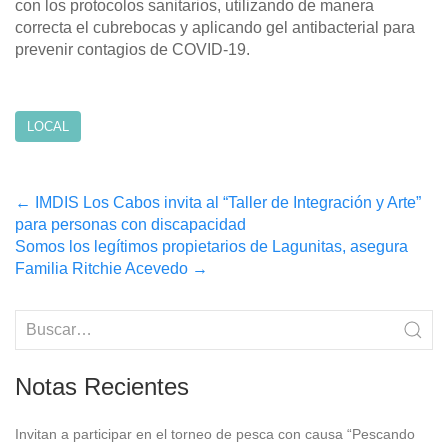
con los protocolos sanitarios, utilizando de manera
correcta el cubrebocas y aplicando gel antibacterial para
prevenir contagios de COVID-19.
LOCAL
Post
←
IMDIS Los Cabos invita al “Taller de Integración y Arte”
para personas con discapacidad
navigation
Somos los legítimos propietarios de Lagunitas, asegura
Familia Ritchie Acevedo
→
Notas Recientes
Invitan a participar en el torneo de pesca con causa “Pescando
__________________________________________________
== WHAT THIS TASK INVOLVES ==
Go through the entries above and pull out each line with "para" in it.

== RESULT FOR THIS TASK ==
correcta el cubrebocas y aplicando gel antibacterial para
para personas con discapacidad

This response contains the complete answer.